NASA center using historic wind tunnel for new Mars research

NASA center using historic wind tunnel for new Mars research

Sometimes there’s no tool like a trusted old tool when you’re doing something important. NASA is proving that again at its Marshall Space Flight Center in Huntsville.

Marshall recently used a small wind tunnel to test the design of the first rocket that will launch from Mars. That’s correct, from Mars into space. The rocket is part of NASA’s intricate plan to get samples from the Red Planet back to Earth in the early 2030s. Those samples could prove the existence of life elsewhere in the Solar System in the ancient past, life that could have led to life on Earth.

NASA’s Perseverance rover is collecting those surface samples now in an ancient Martian delta. The Mars Sample Return program is Part 2 of a plan that involves sending a rocket with a lander that will stay on the Martian surface for almost a year collecting the rover’s samples.

Part 3 gets even more interesting. An arm on the lander will load the samples on the surface into a small rocket that will launch them into Mars orbit.
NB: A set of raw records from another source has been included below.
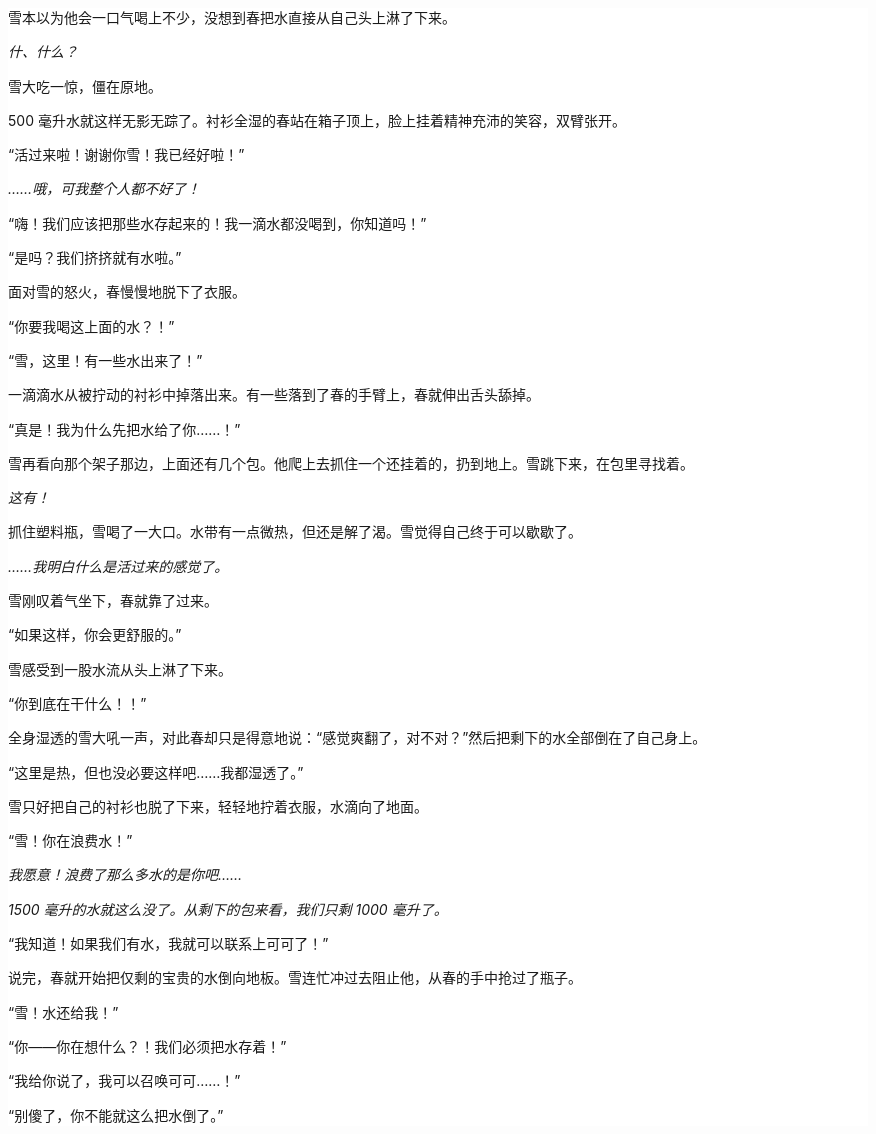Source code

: 雪本以为他会一口气喝上不少，没想到春把水直接从自己头上淋了下来。

*什、什么？*

雪大吃一惊，僵在原地。

500 毫升水就这样无影无踪了。衬衫全湿的春站在箱子顶上，脸上挂着精神充沛的笑容，双臂张开。

“活过来啦！谢谢你雪！我已经好啦！”

*……哦，可我整个人都不好了！*

“嗨！我们应该把那些水存起来的！我一滴水都没喝到，你知道吗！”

“是吗？我们挤挤就有水啦。”

面对雪的怒火，春慢慢地脱下了衣服。

“你要我喝这上面的水？！”

“雪，这里！有一些水出来了！”

一滴滴水从被拧动的衬衫中掉落出来。有一些落到了春的手臂上，春就伸出舌头舔掉。

“真是！我为什么先把水给了你……！”

雪再看向那个架子那边，上面还有几个包。他爬上去抓住一个还挂着的，扔到地上。雪跳下来，在包里寻找着。

*这有！*

抓住塑料瓶，雪喝了一大口。水带有一点微热，但还是解了渴。雪觉得自己终于可以歇歇了。

*……我明白什么是活过来的感觉了。*

雪刚叹着气坐下，春就靠了过来。

“如果这样，你会更舒服的。”

雪感受到一股水流从头上淋了下来。

“你到底在干什么！！”

全身湿透的雪大吼一声，对此春却只是得意地说：“感觉爽翻了，对不对？”然后把剩下的水全部倒在了自己身上。

“这里是热，但也没必要这样吧……我都湿透了。”

雪只好把自己的衬衫也脱了下来，轻轻地拧着衣服，水滴向了地面。

“雪！你在浪费水！”

*我愿意！浪费了那么多水的是你吧……*

*1500 毫升的水就这么没了。从剩下的包来看，我们只剩 1000 毫升了。*

“我知道！如果我们有水，我就可以联系上可可了！”

说完，春就开始把仅剩的宝贵的水倒向地板。雪连忙冲过去阻止他，从春的手中抢过了瓶子。

“雪！水还给我！”

“你——你在想什么？！我们必须把水存着！”

“我给你说了，我可以召唤可可……！”

“别傻了，你不能就这么把水倒了。”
There, they will be picked up by an orbiting return vehicle and brought back to Earth. It would be the “first vehicle to launch from the surface of another planet,” NASA said.
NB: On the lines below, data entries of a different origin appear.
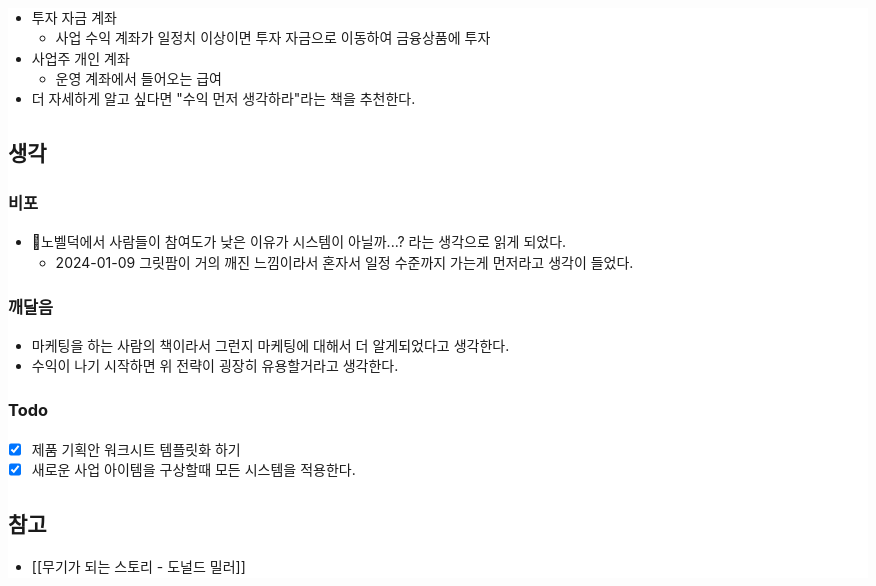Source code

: - 투자 자금 계좌
	- 사업 수익 계좌가 일정치 이상이면 투자 자금으로 이동하여 금융상품에 투자
- 사업주 개인 계좌
	- 운영 계좌에서 들어오는 급여
- 더 자세하게 알고 싶다면 "수익 먼저 생각하라"라는 책을 추천한다.
## 생각
### 비포
- 노벨덕에서 사람들이 참여도가 낮은 이유가 시스템이 아닐까...? 라는 생각으로 읽게 되었다.
	- 2024-01-09 그릿팜이 거의 깨진 느낌이라서 혼자서 일정 수준까지 가는게 먼저라고 생각이 들었다.
### 깨달음
- 마케팅을 하는 사람의 책이라서 그런지 마케팅에 대해서 더 알게되었다고 생각한다.
- 수익이 나기 시작하면 위 전략이 굉장히 유용할거라고 생각한다.
### Todo
- [x] 제품 기획안 워크시트 템플릿화 하기
- [x] 새로운 사업 아이템을 구상할때 모든 시스템을 적용한다.
## 참고
- [[무기가 되는 스토리 - 도널드 밀러]]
In July, Marshall fired up its historic small wind tunnel (24 inches long and 14 inches in height and width) and capable of generating winds at supersonic speeds up to Mach 5 (3,800 mph). The tunnel has a “history of testing iconic rockets,” Marshall says, “including Redstone, Jupiter-C and Saturn, as well as Space Shuttle and SLS (Space Launch System) designs.”

Any problems that surface in the current tests will lead to any modifications needed in the rocket that will launch the samples off Mars into orbit for pickup.

Back on Mars, the rover is collecting its samples in “an ancient river delta” that could contain evidence of ancient microbial life. Early research pointing to that area as promising was done by Dr. Caleb Fassett, a researcher at Johns Hopkins University who also operated for years at the Marshall center in Huntsville.